§ Exercise goal
Print every line of the listing below unchanged, from start to finish.

[Measuring device readout data]
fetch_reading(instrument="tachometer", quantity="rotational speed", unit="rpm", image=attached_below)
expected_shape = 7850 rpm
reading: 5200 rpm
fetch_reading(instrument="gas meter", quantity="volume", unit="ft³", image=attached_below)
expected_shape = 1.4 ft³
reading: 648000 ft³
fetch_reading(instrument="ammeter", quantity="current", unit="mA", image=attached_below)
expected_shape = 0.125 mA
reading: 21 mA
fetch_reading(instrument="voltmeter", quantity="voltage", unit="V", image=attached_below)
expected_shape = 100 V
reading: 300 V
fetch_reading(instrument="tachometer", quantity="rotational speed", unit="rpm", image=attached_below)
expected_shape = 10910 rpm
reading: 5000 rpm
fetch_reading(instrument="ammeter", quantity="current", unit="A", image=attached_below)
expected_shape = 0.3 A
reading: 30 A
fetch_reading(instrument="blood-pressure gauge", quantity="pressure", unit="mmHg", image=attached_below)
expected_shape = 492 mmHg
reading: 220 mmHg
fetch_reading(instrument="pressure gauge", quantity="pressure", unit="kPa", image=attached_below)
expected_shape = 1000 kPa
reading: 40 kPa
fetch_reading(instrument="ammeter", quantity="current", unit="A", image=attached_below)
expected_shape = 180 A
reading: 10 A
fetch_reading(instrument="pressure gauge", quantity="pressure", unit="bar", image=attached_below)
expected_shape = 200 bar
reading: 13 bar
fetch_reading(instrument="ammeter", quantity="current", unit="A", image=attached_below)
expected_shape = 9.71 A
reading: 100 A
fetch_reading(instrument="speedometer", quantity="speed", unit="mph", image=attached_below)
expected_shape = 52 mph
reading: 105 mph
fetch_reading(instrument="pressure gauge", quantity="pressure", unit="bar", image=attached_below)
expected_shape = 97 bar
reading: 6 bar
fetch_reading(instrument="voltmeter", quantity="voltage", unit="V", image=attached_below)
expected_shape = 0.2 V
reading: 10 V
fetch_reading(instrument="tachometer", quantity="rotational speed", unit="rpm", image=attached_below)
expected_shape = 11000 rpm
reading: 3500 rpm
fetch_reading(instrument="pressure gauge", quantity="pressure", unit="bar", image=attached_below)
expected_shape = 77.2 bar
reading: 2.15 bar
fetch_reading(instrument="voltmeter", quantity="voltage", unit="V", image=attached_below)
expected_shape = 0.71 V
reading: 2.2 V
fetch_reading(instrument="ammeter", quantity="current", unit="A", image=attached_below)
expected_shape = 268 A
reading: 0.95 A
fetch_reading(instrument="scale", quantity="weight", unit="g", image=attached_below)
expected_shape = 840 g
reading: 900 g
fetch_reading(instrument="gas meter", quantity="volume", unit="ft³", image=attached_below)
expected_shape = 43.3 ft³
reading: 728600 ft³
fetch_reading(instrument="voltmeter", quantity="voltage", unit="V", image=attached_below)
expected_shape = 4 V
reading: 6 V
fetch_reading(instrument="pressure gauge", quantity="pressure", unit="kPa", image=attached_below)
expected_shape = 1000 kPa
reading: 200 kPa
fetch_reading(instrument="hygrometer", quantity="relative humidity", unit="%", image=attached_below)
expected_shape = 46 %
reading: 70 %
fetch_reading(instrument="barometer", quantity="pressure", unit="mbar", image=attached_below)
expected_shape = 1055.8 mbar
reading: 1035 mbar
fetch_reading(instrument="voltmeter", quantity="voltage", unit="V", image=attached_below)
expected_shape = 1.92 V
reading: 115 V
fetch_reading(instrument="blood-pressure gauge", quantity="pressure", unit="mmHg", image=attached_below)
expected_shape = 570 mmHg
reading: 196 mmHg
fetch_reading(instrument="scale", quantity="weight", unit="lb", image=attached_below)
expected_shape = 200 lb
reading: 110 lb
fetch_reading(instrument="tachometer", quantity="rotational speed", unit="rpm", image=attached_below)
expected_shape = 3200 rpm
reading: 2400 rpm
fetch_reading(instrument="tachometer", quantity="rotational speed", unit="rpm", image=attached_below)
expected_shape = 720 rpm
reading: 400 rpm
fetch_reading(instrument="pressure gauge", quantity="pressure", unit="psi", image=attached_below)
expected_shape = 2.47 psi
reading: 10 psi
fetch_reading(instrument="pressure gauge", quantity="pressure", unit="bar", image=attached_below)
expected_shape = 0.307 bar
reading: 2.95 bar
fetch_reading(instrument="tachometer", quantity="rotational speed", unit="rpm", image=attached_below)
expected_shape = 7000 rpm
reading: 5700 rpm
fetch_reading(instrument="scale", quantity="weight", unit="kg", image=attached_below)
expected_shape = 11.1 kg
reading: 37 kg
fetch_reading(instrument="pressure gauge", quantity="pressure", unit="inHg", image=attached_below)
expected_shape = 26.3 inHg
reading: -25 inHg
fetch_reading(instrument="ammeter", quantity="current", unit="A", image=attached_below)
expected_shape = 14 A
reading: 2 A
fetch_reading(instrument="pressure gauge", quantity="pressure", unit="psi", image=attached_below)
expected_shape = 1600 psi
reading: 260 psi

§ Result of the exercise
fetch_reading(instrument="tachometer", quantity="rotational speed", unit="rpm", image=attached_below)
expected_shape = 7850 rpm
reading: 5200 rpm
fetch_reading(instrument="gas meter", quantity="volume", unit="ft³", image=attached_below)
expected_shape = 1.4 ft³
reading: 648000 ft³
fetch_reading(instrument="ammeter", quantity="current", unit="mA", image=attached_below)
expected_shape = 0.125 mA
reading: 21 mA
fetch_reading(instrument="voltmeter", quantity="voltage", unit="V", image=attached_below)
expected_shape = 100 V
reading: 300 V
fetch_reading(instrument="tachometer", quantity="rotational speed", unit="rpm", image=attached_below)
expected_shape = 10910 rpm
reading: 5000 rpm
fetch_reading(instrument="ammeter", quantity="current", unit="A", image=attached_below)
expected_shape = 0.3 A
reading: 30 A
fetch_reading(instrument="blood-pressure gauge", quantity="pressure", unit="mmHg", image=attached_below)
expected_shape = 492 mmHg
reading: 220 mmHg
fetch_reading(instrument="pressure gauge", quantity="pressure", unit="kPa", image=attached_below)
expected_shape = 1000 kPa
reading: 40 kPa
fetch_reading(instrument="ammeter", quantity="current", unit="A", image=attached_below)
expected_shape = 180 A
reading: 10 A
fetch_reading(instrument="pressure gauge", quantity="pressure", unit="bar", image=attached_below)
expected_shape = 200 bar
reading: 13 bar
fetch_reading(instrument="ammeter", quantity="current", unit="A", image=attached_below)
expected_shape = 9.71 A
reading: 100 A
fetch_reading(instrument="speedometer", quantity="speed", unit="mph", image=attached_below)
expected_shape = 52 mph
reading: 105 mph
fetch_reading(instrument="pressure gauge", quantity="pressure", unit="bar", image=attached_below)
expected_shape = 97 bar
reading: 6 bar
fetch_reading(instrument="voltmeter", quantity="voltage", unit="V", image=attached_below)
expected_shape = 0.2 V
reading: 10 V
fetch_reading(instrument="tachometer", quantity="rotational speed", unit="rpm", image=attached_below)
expected_shape = 11000 rpm
reading: 3500 rpm
fetch_reading(instrument="pressure gauge", quantity="pressure", unit="bar", image=attached_below)
expected_shape = 77.2 bar
reading: 2.15 bar
fetch_reading(instrument="voltmeter", quantity="voltage", unit="V", image=attached_below)
expected_shape = 0.71 V
reading: 2.2 V
fetch_reading(instrument="ammeter", quantity="current", unit="A", image=attached_below)
expected_shape = 268 A
reading: 0.95 A
fetch_reading(instrument="scale", quantity="weight", unit="g", image=attached_below)
expected_shape = 840 g
reading: 900 g
fetch_reading(instrument="gas meter", quantity="volume", unit="ft³", image=attached_below)
expected_shape = 43.3 ft³
reading: 728600 ft³
fetch_reading(instrument="voltmeter", quantity="voltage", unit="V", image=attached_below)
expected_shape = 4 V
reading: 6 V
fetch_reading(instrument="pressure gauge", quantity="pressure", unit="kPa", image=attached_below)
expected_shape = 1000 kPa
reading: 200 kPa
fetch_reading(instrument="hygrometer", quantity="relative humidity", unit="%", image=attached_below)
expected_shape = 46 %
reading: 70 %
fetch_reading(instrument="barometer", quantity="pressure", unit="mbar", image=attached_below)
expected_shape = 1055.8 mbar
reading: 1035 mbar
fetch_reading(instrument="voltmeter", quantity="voltage", unit="V", image=attached_below)
expected_shape = 1.92 V
reading: 115 V
fetch_reading(instrument="blood-pressure gauge", quantity="pressure", unit="mmHg", image=attached_below)
expected_shape = 570 mmHg
reading: 196 mmHg
fetch_reading(instrument="scale", quantity="weight", unit="lb", image=attached_below)
expected_shape = 200 lb
reading: 110 lb
fetch_reading(instrument="tachometer", quantity="rotational speed", unit="rpm", image=attached_below)
expected_shape = 3200 rpm
reading: 2400 rpm
fetch_reading(instrument="tachometer", quantity="rotational speed", unit="rpm", image=attached_below)
expected_shape = 720 rpm
reading: 400 rpm
fetch_reading(instrument="pressure gauge", quantity="pressure", unit="psi", image=attached_below)
expected_shape = 2.47 psi
reading: 10 psi
fetch_reading(instrument="pressure gauge", quantity="pressure", unit="bar", image=attached_below)
expected_shape = 0.307 bar
reading: 2.95 bar
fetch_reading(instrument="tachometer", quantity="rotational speed", unit="rpm", image=attached_below)
expected_shape = 7000 rpm
reading: 5700 rpm
fetch_reading(instrument="scale", quantity="weight", unit="kg", image=attached_below)
expected_shape = 11.1 kg
reading: 37 kg
fetch_reading(instrument="pressure gauge", quantity="pressure", unit="inHg", image=attached_below)
expected_shape = 26.3 inHg
reading: -25 inHg
fetch_reading(instrument="ammeter", quantity="current", unit="A", image=attached_below)
expected_shape = 14 A
reading: 2 A
fetch_reading(instrument="pressure gauge", quantity="pressure", unit="psi", image=attached_below)
expected_shape = 1600 psi
reading: 260 psi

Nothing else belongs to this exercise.